Кирилл Георгиевич объявил:
– А теперь Саня Денисов из города Краснодзержинска споет…
Кинтель не расслышал названия песни. Его удивление было похоже на мягкий толчок. Значит, они из одного города! (А собственно говоря, чему радоваться? Не все ли равно? Зачем ему этот мамин Салазкин?..)
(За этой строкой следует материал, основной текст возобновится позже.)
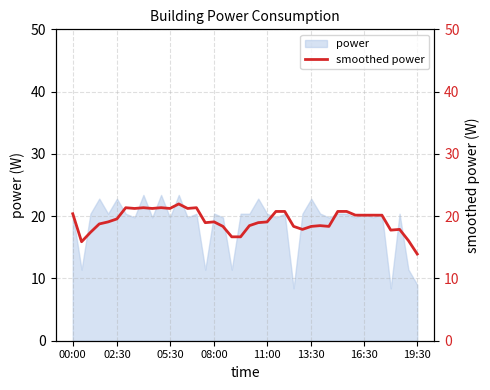

What is the value of the 3rd point from the left?

17.4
А Саня Денисов о чем-то шепотом препирался с матерью. Кинтель разобрал его тихо шелестящие, но упрямые слова: «А другую я не буду… Тогда никакую не буду…» Надо же, мальчик умеет спорить с мамой…
Мать Салазкина слегка пожала плечами, улыбкой прикрыла от собравшихся минутный конфликт и заиграла. И Саня Денисов запел.
Голос у него был совсем не сильный. Голосок. Но пел Салазкин чисто и с ясным, сразу проникающим в сознание тоненьким звоном. И песня была… не о кузнечике, не о солнышке и улыбке, не о теплом дождике и прочих детсадовских радостях. Мелодия показалась Кинтелю знакомой, чем-то похожей на тот же «Эскадрон», хотя и не такая залихватская. А слова… Никогда раньше Кинтель их не слышал.
Над волнами нам плыть,
По дорогам шагать,
Штормовые рассветы встречать.
Нам коней горячить,
Догоняя врага,
Карабины срывая с плеча…
В каждом куплете две последние строчки Салазкин повторял дважды. Песня звенела, и многочисленные звуки "ч" («горяЧить», «с плеЧа») энергично врубались в мелодию, словно подчеркивая кавалерийский ритм.
И быть может, в траву
Упадем мы с тобой,
И рассвет не пробьется в ночи.
Но трубач ни за что
Не сыграет отбой -
Не смогли мы его научить…
Мы учили его:
Если грянет беда,
Звать в атаку друзей за собой.
Наш трубач никогда,
Никогда-никогда
Не слыхал о сигнале «отбой»…
Кинтель задержал дыхание… Казалось бы, песня как песня, что такого. Но зазвенела в Кинтеле ответная струнка. Потому что пел Салазкин вроде бы и не на маленьком концерте в салоне, а на крепостной стене, среди побитых ядрами каменных зубцов. Словно сам он был маленький трубач осажденного войска и бросал врагам последний вызов.
Скоро день расцветет,
Словно огненный клен,
Голос горна тревожно-певуч.
Поднимайся, мой мальчик,
Рассвет раскален,
Бьется пламя под крыльями туч…
Помолчали сперва, потом захлопали – сильнее, сильнее. Салазкин стоял, потупившись, перебирая на подоле синего свитера шерстинки… А Кинтель встал и осторожно, за спинками кресел, выбрался к выходу. Потому что никаких других песен, а тем более стишков и «легкой музыки» ему было не надо.
Кинтель был неравнодушен к трубачам. Такой уж, наверно, он уродился несовременный. Старинные печальные марши духового оркестра волновали его гораздо больше, чем хитрые ритмы синтезаторов и электронных гитар. От посторонних Кинтель это свое увлечение, конечно, скрывал: обсмеют с головы до ног. И только с дедом они иногда по вечерам ставили на проигрыватель пластинку, с которой неслись трубные голоса двенадцатого года и Севастопольской обороны. А еще – мелодии вальсов, которые в давние-давние времена (когда была молодой прапрабабушка Текла Войцеховна) играли в садах и на бульварах военные оркестры.